MARYHILL, Wash. — It's a short road with a long and winding history.
"It is the first paved road in the state of Washington," said Amy Behrens, executive director of the Maryhill Museum of Art, which owns this historic stretch of road.
The Maryhill Loops Road in rural Klickitat County is what it looks like when one man's dream is paved with asphalt.
"He was kind of a maverick, honestly," Behrens said.
Samuel Hill made much of his fortune in the railroad business, but he kept his eyes on the road.
"In fact, there's a famous quote by Sam Hill that said: 'Good roads are my religion,'" Behrens said.

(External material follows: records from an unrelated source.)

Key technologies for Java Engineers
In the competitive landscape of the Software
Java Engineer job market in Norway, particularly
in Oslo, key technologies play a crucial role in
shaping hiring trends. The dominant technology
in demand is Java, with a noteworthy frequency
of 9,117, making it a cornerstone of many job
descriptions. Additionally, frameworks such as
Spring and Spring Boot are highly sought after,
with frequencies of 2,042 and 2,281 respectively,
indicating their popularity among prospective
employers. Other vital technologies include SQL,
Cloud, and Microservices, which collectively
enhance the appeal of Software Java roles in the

In the early 1900s, the automobile was on the rise, but the country's infrastructure was not keeping pace.
"The turn of the 20th Century, there were almost no paved roads," Behrens explained.
The streetwise Mr. Hill took 100,000 dollars of his own money and let it ride.

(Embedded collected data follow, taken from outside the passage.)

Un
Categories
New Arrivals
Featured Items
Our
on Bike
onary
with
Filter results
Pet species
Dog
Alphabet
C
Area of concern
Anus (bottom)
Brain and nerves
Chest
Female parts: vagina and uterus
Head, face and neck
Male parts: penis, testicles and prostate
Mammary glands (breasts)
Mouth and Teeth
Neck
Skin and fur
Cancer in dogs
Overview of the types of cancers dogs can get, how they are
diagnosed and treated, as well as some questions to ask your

"He built this road, which was originally ten miles long, and it's composed of seven different types of prototype asphalt," Behrens said. "They created steep inclines. They created hairpin turns. They wanted to expose the driver to every potential type of circumstance so that they could figure out how these roads would react and what would ultimately be the best type of surface for this terrain."

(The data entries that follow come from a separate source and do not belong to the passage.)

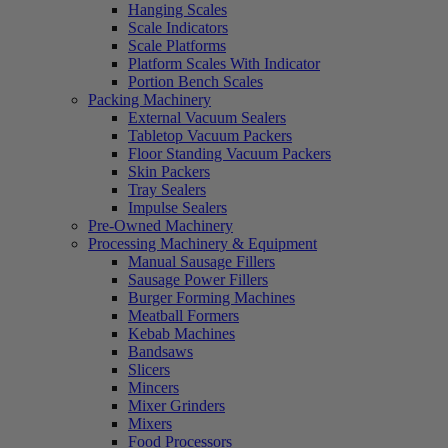
Hanging Scales
Scale Indicators
Scale Platforms
Platform Scales With Indicator
Portion Bench Scales
Packing Machinery
External Vacuum Sealers
Tabletop Vacuum Packers
Floor Standing Vacuum Packers
Skin Packers
Tray Sealers
Impulse Sealers
Pre-Owned Machinery
Processing Machinery & Equipment
Manual Sausage Fillers
Sausage Power Fillers
Burger Forming Machines
Meatball Formers
Kebab Machines
Bandsaws
Slicers
Mincers
Mixer Grinders
Mixers
Food Processors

The road was used to demonstrate the potential of paved thoroughfares, but it was a little too far ahead of the curve.
"It really didn't catch on in the state of Washington," said Behrens. "He was really, really petitioning with the Washington state senate, and was proposing to keep costs down by using convict labor. That wasn't terribly popular with the people at the time."
Turns out, it was actually Oregon that would first adopt much of the engineering on display here in the hills of south central Washington.
More than 100 years later, a few refurbished miles of the Maryhill Loops Road are open for special events, including gravity sports such as high-speed skateboarding.
Pedestrians and cyclists are welcome year-round. And two days a year, the motoring public is invited to cruise these hairpin turns in honor of the man who dreamed of rubber meeting asphalt road.
"All of these roads here, and the types of surfaces that people can drive upon, they wouldn't be here today if it wasn't for the ingenuity and the persistence of Sam Hill," Behrens said.